Happenbefore rule list
Happendbefore rules include
Program sequence rule: if operation a in the program is before operation B, Then, operation a in the same thread will execute the monitor lock before operation B. rule: the lock operation on the monitor lock must execute the volatile variable before the lock operation on the same monitor lock. Rule: the write operation of the volatile variable must execute the thread startup rule before the read operation of the variable. Rule: execute the thread on the thread The call of start must execute the thread end rule before any operation is executed in the thread: any operation in the thread must execute the interrupt rule before other threads detect that the thread has ended: when a thread calls interrupt in another thread, it must execute the transitivity rule before the interrupted thread detects interrupt: if operation a is executed before operation B, And operation B is performed before operation C, then operation a is performed before operation C. The display lock has the same memory semantics as the monitor lock, and the atomic variable has the same memory semantics as volatile. The acquisition and release of locks and the reading and writing of volatile variables meet the full order relationship, so volatile writes can be used before subsequent volatile reads.
Multiple rules of happenbefore above can be used for combination.

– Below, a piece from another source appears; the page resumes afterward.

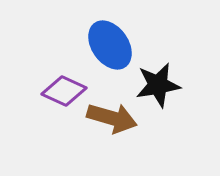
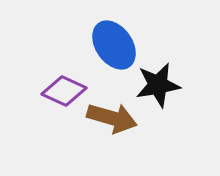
blue ellipse: moved 4 px right
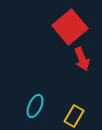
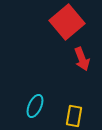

For example, after thread a enters the monitor lock, the operation before releasing the monitor lock is happenbefore the monitor release operation according to the program sequence rule, while the monitor release operation happenbefore is the acquisition operation of the same monitor lock by subsequent thread B, and the acquisition operation happenbefore is the same as the operation in thread B.
summary
The above is all about the detailed explanation of Java Memory Model JMM in this paper. I hope it will be helpful to you. If there are deficiencies, please leave a message to point out. Thank you for your support!